[Data for this exercise]

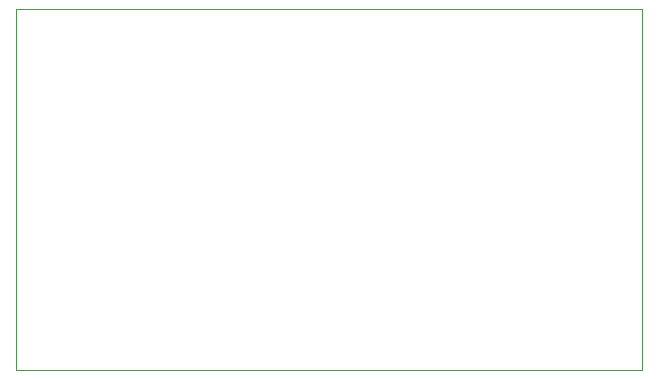
<source format=gbr>
%TF.GenerationSoftware,KiCad,Pcbnew,8.0.5*%
%TF.CreationDate,2025-01-11T13:33:14+03:00*%
%TF.ProjectId,Counter_CD4033,436f756e-7465-4725-9f43-44343033332e,rev?*%
%TF.SameCoordinates,Original*%
%TF.FileFunction,Profile,NP*%
%FSLAX46Y46*%
G04 Gerber Fmt 4.6, Leading zero omitted, Abs format (unit mm)*
G04 Created by KiCad (PCBNEW 8.0.5) date 2025-01-11 13:33:14*
%MOMM*%
%LPD*%
G01*
G04 APERTURE LIST*
%TA.AperFunction,Profile*%
%ADD10C,0.050000*%
%TD*%
G04 APERTURE END LIST*
D10*
X119000000Y-63500000D02*
X172000000Y-63500000D01*
X172000000Y-94000000D01*
X119000000Y-94000000D01*
X119000000Y-63500000D01*
M02*

</source>
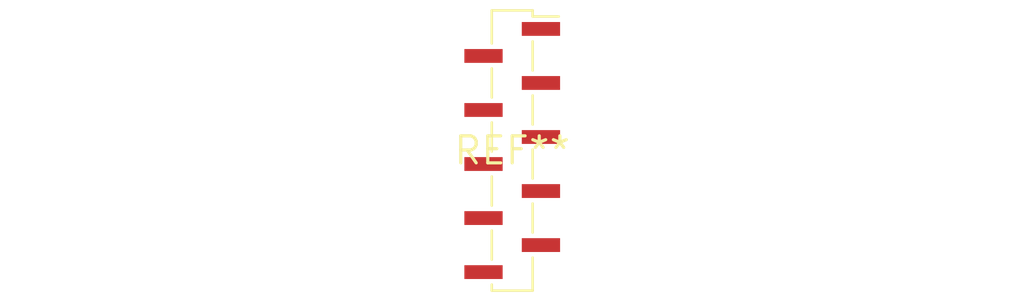
<source format=kicad_pcb>
(kicad_pcb (version 20240108) (generator pcbnew)

  (general
    (thickness 1.6)
  )

  (paper "A4")
  (layers
    (0 "F.Cu" signal)
    (31 "B.Cu" signal)
    (32 "B.Adhes" user "B.Adhesive")
    (33 "F.Adhes" user "F.Adhesive")
    (34 "B.Paste" user)
    (35 "F.Paste" user)
    (36 "B.SilkS" user "B.Silkscreen")
    (37 "F.SilkS" user "F.Silkscreen")
    (38 "B.Mask" user)
    (39 "F.Mask" user)
    (40 "Dwgs.User" user "User.Drawings")
    (41 "Cmts.User" user "User.Comments")
    (42 "Eco1.User" user "User.Eco1")
    (43 "Eco2.User" user "User.Eco2")
    (44 "Edge.Cuts" user)
    (45 "Margin" user)
    (46 "B.CrtYd" user "B.Courtyard")
    (47 "F.CrtYd" user "F.Courtyard")
    (48 "B.Fab" user)
    (49 "F.Fab" user)
    (50 "User.1" user)
    (51 "User.2" user)
    (52 "User.3" user)
    (53 "User.4" user)
    (54 "User.5" user)
    (55 "User.6" user)
    (56 "User.7" user)
    (57 "User.8" user)
    (58 "User.9" user)
  )

  (setup
    (pad_to_mask_clearance 0)
    (pcbplotparams
      (layerselection 0x00010fc_ffffffff)
      (plot_on_all_layers_selection 0x0000000_00000000)
      (disableapertmacros false)
      (usegerberextensions false)
      (usegerberattributes false)
      (usegerberadvancedattributes false)
      (creategerberjobfile false)
      (dashed_line_dash_ratio 12.000000)
      (dashed_line_gap_ratio 3.000000)
      (svgprecision 4)
      (plotframeref false)
      (viasonmask false)
      (mode 1)
      (useauxorigin false)
      (hpglpennumber 1)
      (hpglpenspeed 20)
      (hpglpendiameter 15.000000)
      (dxfpolygonmode false)
      (dxfimperialunits false)
      (dxfusepcbnewfont false)
      (psnegative false)
      (psa4output false)
      (plotreference false)
      (plotvalue false)
      (plotinvisibletext false)
      (sketchpadsonfab false)
      (subtractmaskfromsilk false)
      (outputformat 1)
      (mirror false)
      (drillshape 1)
      (scaleselection 1)
      (outputdirectory "")
    )
  )

  (net 0 "")

  (footprint "PinSocket_1x10_P1.27mm_Vertical_SMD_Pin1Right" (layer "F.Cu") (at 0 0))

)

</source>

[/Data for this exercise]

**Description of the task**
Find all the lines containing "Adhesive" in the material, then copy them.

**Answer to the problem**
    (32 "B.Adhes" user "B.Adhesive")
    (33 "F.Adhes" user "F.Adhesive")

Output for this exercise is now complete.